[225x472]Иногда похоже, что верховному сербскому вождю Георгию Петровичу Черному (Карагеоргию) проще было воевать против турок, чем держать в узде своих недисциплинированных и тщеславных воевод-комендантов. Возможные затруднения с последними он предвидел и оговорил еще в своем выступлении на знаменитой народной сходке в Орашце 2(14) февраля 1804 года, когда и был избран предводителем восставших. Он сказал тогда о себе, что отказывается от старейшинства, потому что нрав у него суровый, тяжелый, и если кто его ослушается, предаст или затеет старую вражду между своими, то такому не будет от него пощады, убьет, и все тут, а за это люди могут его возненавидеть, разбегутся во все стороны... Но собравшиеся в один голос ответили Карагеоргию: "Мы тебя хотим, нам такой и нужен строгий глава, будем помогать тебе во всем".
В том, что их вождь слов на ветер бросать не намерен, восставшие вскоре убедились. Весной того же, 1804 года Карагеоргий получил сведения, что его побратим, кнез Теодосий из Орашца, вошел в сговор с турками - с намерением вернуться к старым порядкам. При первой же встрече Георгий Петрович призвал Теодосия к ответу. Разговор быстро перерос в словесную перепалку. Теодосий потянулся за ружьем, но вождь был проворней и выстрелил первым.
Винить воина за проявление жестокости в обстановке войны - то же самое, что, лакомясь курятиной в городской квартире, осуждать крестьянина за то, что он там у себя в деревне безжалостно режет кур, телят, свиней, овечек и прочих домашних животных и птиц.

**Материал**
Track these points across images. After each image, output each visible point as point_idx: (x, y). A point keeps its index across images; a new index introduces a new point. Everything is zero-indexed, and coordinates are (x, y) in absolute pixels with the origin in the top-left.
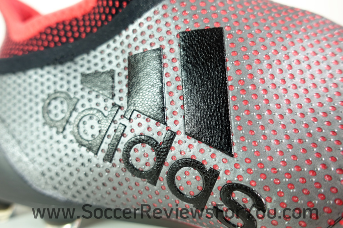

**Задание**
Выпишите слово в слово кусок отрывка о Карагеоргии, который начинается со слов "В том, что их" и заканчивается словами "животных и птиц.".

**Ответ**
В том, что их вождь слов на ветер бросать не намерен, восставшие вскоре убедились. Весной того же, 1804 года Карагеоргий получил сведения, что его побратим, кнез Теодосий из Орашца, вошел в сговор с турками - с намерением вернуться к старым порядкам. При первой же встрече Георгий Петрович призвал Теодосия к ответу. Разговор быстро перерос в словесную перепалку. Теодосий потянулся за ружьем, но вождь был проворней и выстрелил первым.
Винить воина за проявление жестокости в обстановке войны - то же самое, что, лакомясь курятиной в городской квартире, осуждать крестьянина за то, что он там у себя в деревне безжалостно режет кур, телят, свиней, овечек и прочих домашних животных и птиц.